Rappelons que la philosophie de Condillac considérait l’analyse exacte et correcte comme le principal instrument des progrès de la pensée et de la science ; constatons maintenant sans étonnement que l’analyse chimique scrupuleusement complète et précise, ne laissant échapper la plus petite quantité de matière et poursuivant son travail aussi loin que ses procédés en perfectionnement continue lui permettent d’aller, est le principal instrument à la fois expérimental et théorique de Lavoisier. Laissons-lui donc la parole.

« La chimie, en soumettant à des expériences les différents corps de la nature a pour objet de les décomposer et de se mettre en état d’examiner séparément les différentes substances qui entrent dans leur combinaison. Les découvertes modernes ont encore reculé de plusieurs degrés les bornes de l’analyse. La chimie marche donc vers son but et vers sa perfection en divisant, subdivisant, et resubdivisant encore, et nous ignorons que] sera le terme de ses succès. Nous ne pouvons donc pas assurer que ce que nous regardons comme simple aujourd’hui le soit en effet : tout ce que nous pouvons dire, c’est que telle substance est le terme actuel auquel arrive l’analyse chimique, et qu’elle ne peut plus se subdiviser au delà, dans l’état actuel de nos connaissances »[1].

Ces déclarations d’une netteté et d’une précision qui ne laissent rien à désirer satisfont pleinement la pensée contemplative et critique ; le chimiste moderne qui avec Lavoisier répudie[2] les exigences a priori et actuellement injustifiées des anciennes métaphysiques pesant encore sur la science, croit avoir trouvé enfin un critère de vérité ; et certes, c’est une grande chose d’avoir pris conscience de la différence entre l’élément a priori résultant d’une analyse mentale et du corps indécomposable isolé au laboratoire par un chimiste scrupuleux, capable de fixer la limite du savoir et de l’ignorance.

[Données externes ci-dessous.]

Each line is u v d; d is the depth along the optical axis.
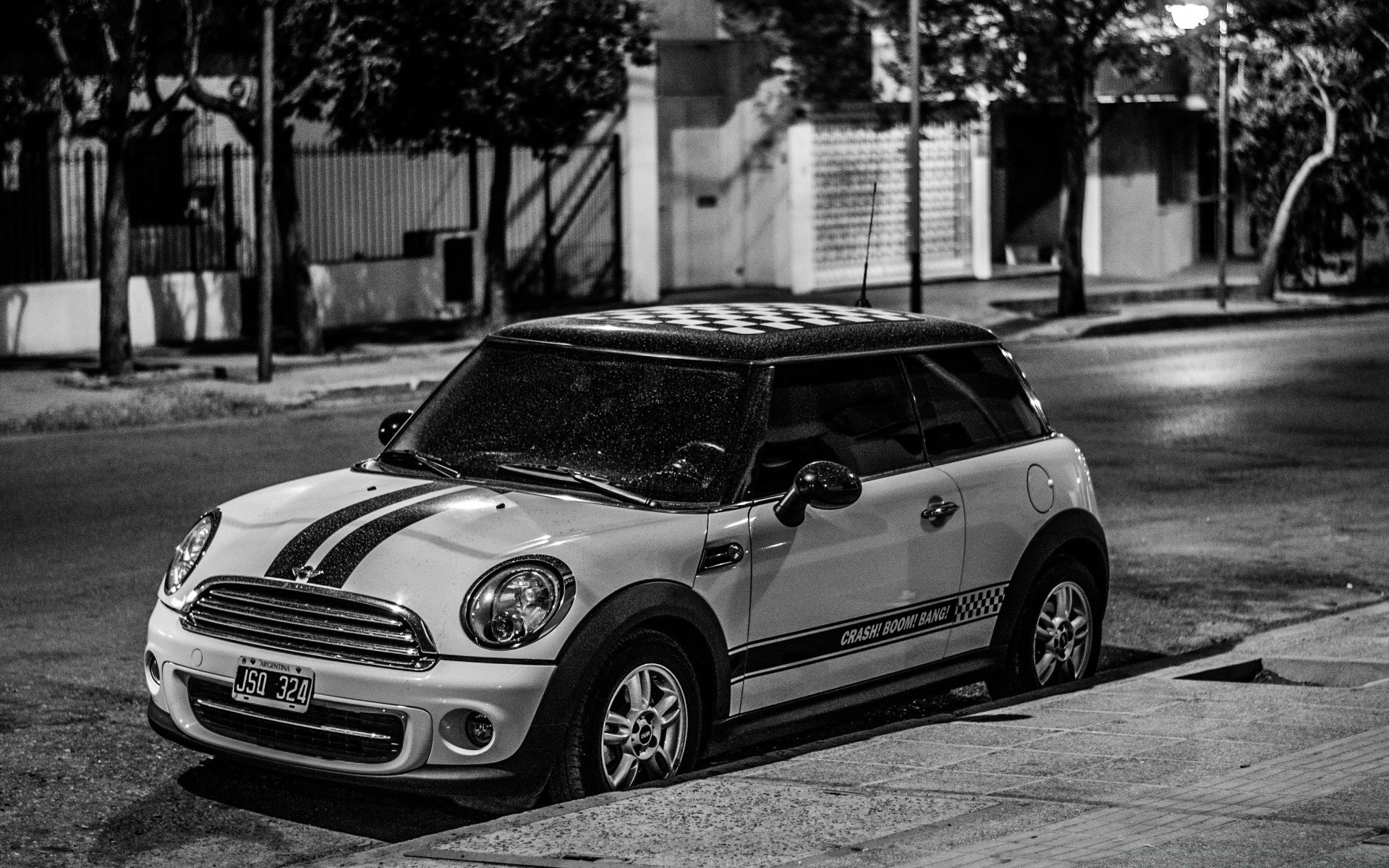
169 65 26.08
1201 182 42.47
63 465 16.16
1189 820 5.88
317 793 7.43
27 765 7.75
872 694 7.78
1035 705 8.21
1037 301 33.25
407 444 7.81
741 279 34.62
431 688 6.33
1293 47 32.94
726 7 30.86
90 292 25.17
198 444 17.53
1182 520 14.36
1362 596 11.85
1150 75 31.95
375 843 6.88
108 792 7.41
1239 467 16.73
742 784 6.63
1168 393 21.81
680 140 33.69
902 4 29.22
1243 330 30.58
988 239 37.16
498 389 7.85
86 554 12.37
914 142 26.58
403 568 6.54
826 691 7.55
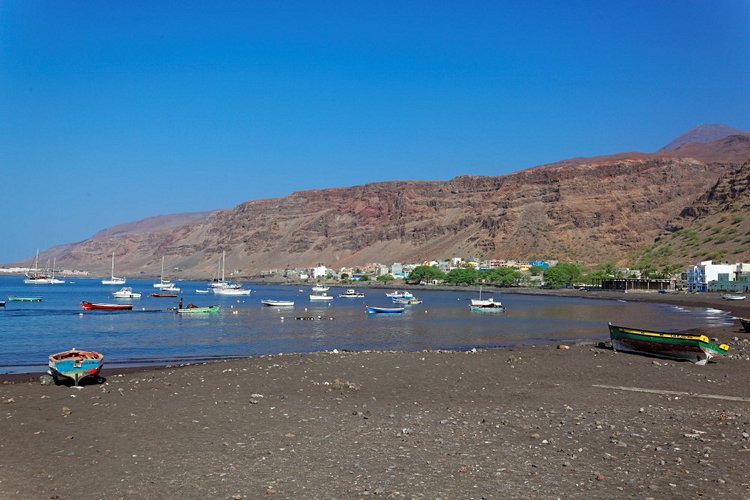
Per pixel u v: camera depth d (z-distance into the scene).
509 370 37.72
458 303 169.62
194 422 24.02
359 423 23.83
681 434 21.73
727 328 76.00
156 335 71.88
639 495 15.70
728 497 15.52
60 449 20.39
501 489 16.27
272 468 18.23
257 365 40.44
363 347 59.69
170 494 16.20
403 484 16.73
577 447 20.16
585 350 48.25
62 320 96.75
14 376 39.62
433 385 32.59
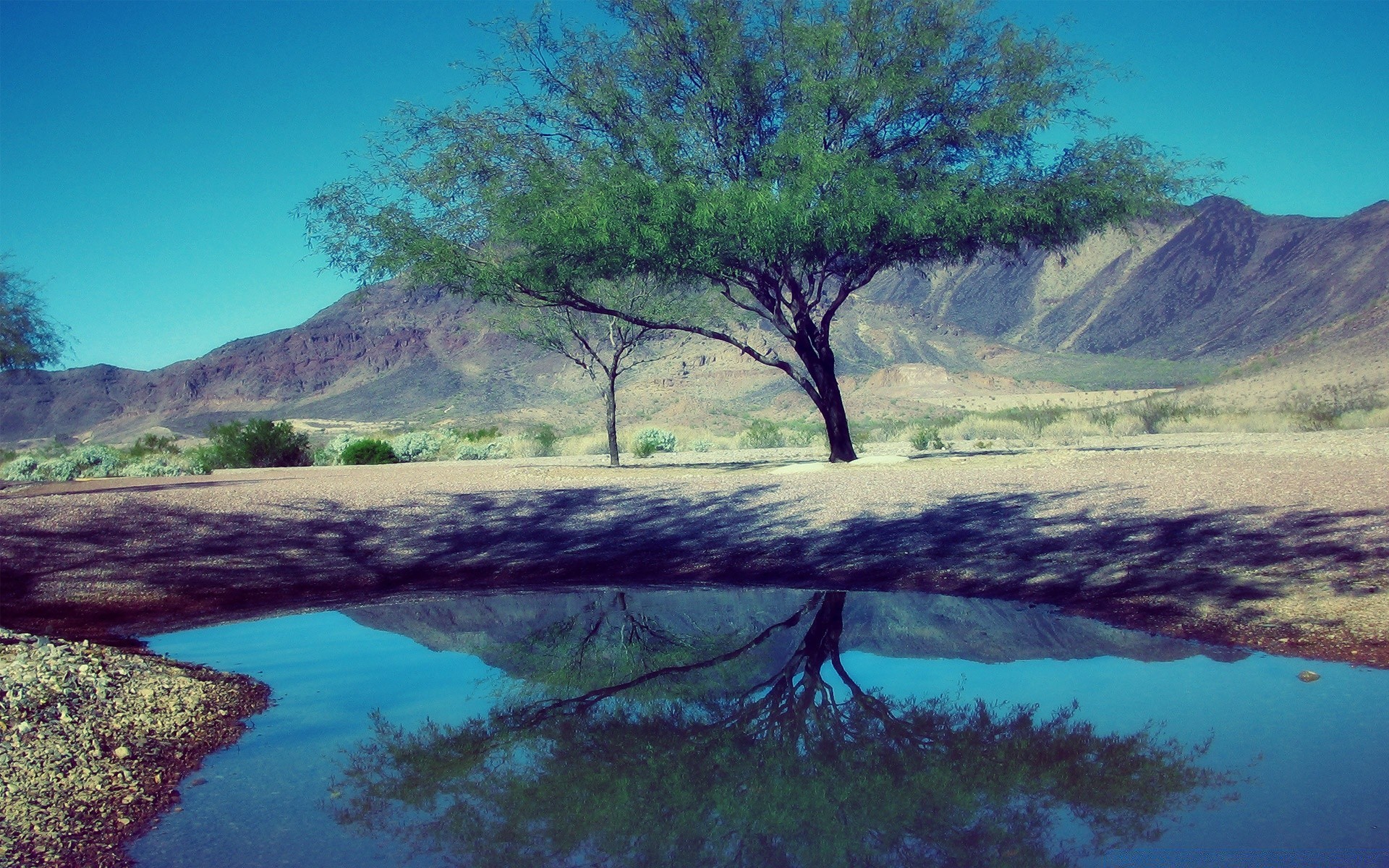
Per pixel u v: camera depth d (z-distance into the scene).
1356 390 39.00
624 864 3.29
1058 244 17.69
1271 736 4.54
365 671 6.38
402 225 16.64
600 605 8.52
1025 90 16.31
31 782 4.16
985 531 10.60
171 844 3.55
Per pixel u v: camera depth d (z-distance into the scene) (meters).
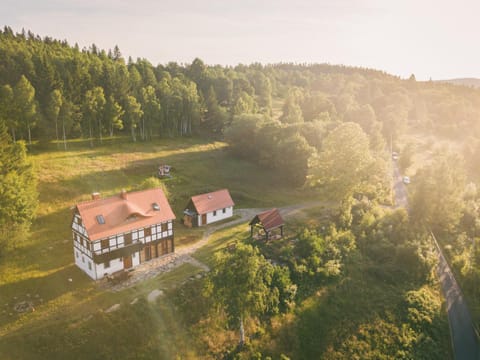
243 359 38.06
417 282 52.81
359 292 49.59
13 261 48.25
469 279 53.09
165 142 105.56
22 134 84.31
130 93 111.12
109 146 95.25
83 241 46.47
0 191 47.34
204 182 82.50
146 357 36.47
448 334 44.50
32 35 163.88
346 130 64.44
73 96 103.62
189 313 41.19
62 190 67.69
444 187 67.56
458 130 157.25
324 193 67.69
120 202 49.53
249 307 37.91
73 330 36.78
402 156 109.25
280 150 88.00
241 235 59.88
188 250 54.06
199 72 170.38
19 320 37.78
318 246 53.19
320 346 41.91
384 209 75.00
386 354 41.94
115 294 42.31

Pour fixer à coup sur cette limite du savoir et de l’ignorance pour assurer indubitablement que telle substance a été effectivement décomposée, que les corps tangibles et isolés qui résultent de cette

  1. Vol. 1, p. 193 et 194.
  2. Nous avertissons là qu’il faut prendre garde de ne pas confondre la métaphysique du philosophe qui veut être un corps de doctrine dont il est loisible d’admirer l’architecture avec la pensée contemplative qui est une attitude de l’âme.